EXERCISE A
Answer these questions from the Networker thread:
(i) Which release was implemented in the first production environment?
(ii) How many disk volumes are being backed up to, and roughly how large is each?
(iii) Whose words are quoted after "wrote:"?
EXERCISE B
Reproduce the Networker thread from "2009-09-09 09:21:13" up to and including "and that's it.".

BEGIN EXTRACT TO READ

Networker

Re: [Networker] Advice needed on staging policy values

2009-09-09 09:21:13
Subject: Re: [Networker] Advice needed on staging policy values
From: Yaron Zabary <yaron AT ARISTO.TAU.AC DOT IL>
To: NETWORKER AT LISTSERV.TEMPLE DOT EDU
Date: Wed, 9 Sep 2009 16:15:45 +0300
Len Philpot wrote:
We've just implemented 7.5.1 in our first production environment, which is magnitudes larger than the test environment before it. We have 11 roughly 500 GB disk volumes we're backing up to, knowing that at some point we will probably have to stage to tape (and the pools, tapes, policies, etc. are all in place for that). Right now, three of those volumes are about 20-25% used and that's it.

END EXTRACT TO READ
BEGIN MATERIAL

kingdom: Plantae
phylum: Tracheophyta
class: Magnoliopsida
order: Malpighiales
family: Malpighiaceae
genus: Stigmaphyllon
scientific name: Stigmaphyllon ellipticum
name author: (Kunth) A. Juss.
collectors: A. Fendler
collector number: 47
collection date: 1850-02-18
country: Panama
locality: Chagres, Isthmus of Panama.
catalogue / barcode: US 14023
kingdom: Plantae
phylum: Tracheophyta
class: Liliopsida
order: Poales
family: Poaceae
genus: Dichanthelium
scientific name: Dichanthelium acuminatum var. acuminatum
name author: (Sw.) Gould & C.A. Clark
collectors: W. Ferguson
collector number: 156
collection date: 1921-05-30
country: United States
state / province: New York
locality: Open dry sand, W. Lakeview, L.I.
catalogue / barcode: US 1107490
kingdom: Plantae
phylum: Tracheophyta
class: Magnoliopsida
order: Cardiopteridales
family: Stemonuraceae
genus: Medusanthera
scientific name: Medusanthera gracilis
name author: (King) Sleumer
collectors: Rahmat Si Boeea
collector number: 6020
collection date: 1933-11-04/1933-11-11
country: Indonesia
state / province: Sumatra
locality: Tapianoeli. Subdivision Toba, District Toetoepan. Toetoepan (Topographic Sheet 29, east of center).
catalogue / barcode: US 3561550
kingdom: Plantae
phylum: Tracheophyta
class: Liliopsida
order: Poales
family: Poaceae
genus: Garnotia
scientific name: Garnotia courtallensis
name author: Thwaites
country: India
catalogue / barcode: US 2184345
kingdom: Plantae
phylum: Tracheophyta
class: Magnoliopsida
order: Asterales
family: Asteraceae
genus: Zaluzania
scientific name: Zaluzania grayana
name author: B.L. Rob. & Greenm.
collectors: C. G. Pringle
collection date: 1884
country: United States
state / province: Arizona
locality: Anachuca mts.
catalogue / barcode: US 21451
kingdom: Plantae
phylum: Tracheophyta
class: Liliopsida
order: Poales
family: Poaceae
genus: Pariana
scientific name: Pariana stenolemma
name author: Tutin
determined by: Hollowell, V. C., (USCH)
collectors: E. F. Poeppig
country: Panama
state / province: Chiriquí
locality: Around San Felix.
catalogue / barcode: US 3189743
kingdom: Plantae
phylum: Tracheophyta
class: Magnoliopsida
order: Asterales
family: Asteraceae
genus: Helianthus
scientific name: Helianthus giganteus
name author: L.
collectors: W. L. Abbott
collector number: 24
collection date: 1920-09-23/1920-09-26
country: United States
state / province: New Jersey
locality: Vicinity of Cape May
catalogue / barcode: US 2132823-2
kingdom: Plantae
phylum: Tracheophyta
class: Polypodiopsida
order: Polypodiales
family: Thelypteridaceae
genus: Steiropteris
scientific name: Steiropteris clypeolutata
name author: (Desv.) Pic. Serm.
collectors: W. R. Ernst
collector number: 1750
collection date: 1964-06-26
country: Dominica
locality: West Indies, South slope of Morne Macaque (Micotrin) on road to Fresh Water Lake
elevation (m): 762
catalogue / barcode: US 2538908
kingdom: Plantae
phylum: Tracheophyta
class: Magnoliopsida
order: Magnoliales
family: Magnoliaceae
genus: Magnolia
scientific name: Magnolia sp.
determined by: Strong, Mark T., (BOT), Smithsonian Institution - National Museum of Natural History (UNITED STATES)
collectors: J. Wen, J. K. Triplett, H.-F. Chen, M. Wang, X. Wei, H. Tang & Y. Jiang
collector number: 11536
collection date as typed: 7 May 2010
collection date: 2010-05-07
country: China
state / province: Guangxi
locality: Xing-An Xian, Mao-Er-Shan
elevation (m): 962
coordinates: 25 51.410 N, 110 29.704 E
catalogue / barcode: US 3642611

END MATERIAL

EXERCISE RESULT A
(i) 7.5.1
(ii) 11 volumes, each roughly 500 GB
(iii) Len Philpot

EXERCISE RESULT B
2009-09-09 09:21:13
Subject: Re: [Networker] Advice needed on staging policy values
From: Yaron Zabary <yaron AT ARISTO.TAU.AC DOT IL>
To: NETWORKER AT LISTSERV.TEMPLE DOT EDU
Date: Wed, 9 Sep 2009 16:15:45 +0300
Len Philpot wrote:
We've just implemented 7.5.1 in our first production environment, which is magnitudes larger than the test environment before it. We have 11 roughly 500 GB disk volumes we're backing up to, knowing that at some point we will probably have to stage to tape (and the pools, tapes, policies, etc. are all in place for that). Right now, three of those volumes are about 20-25% used and that's it.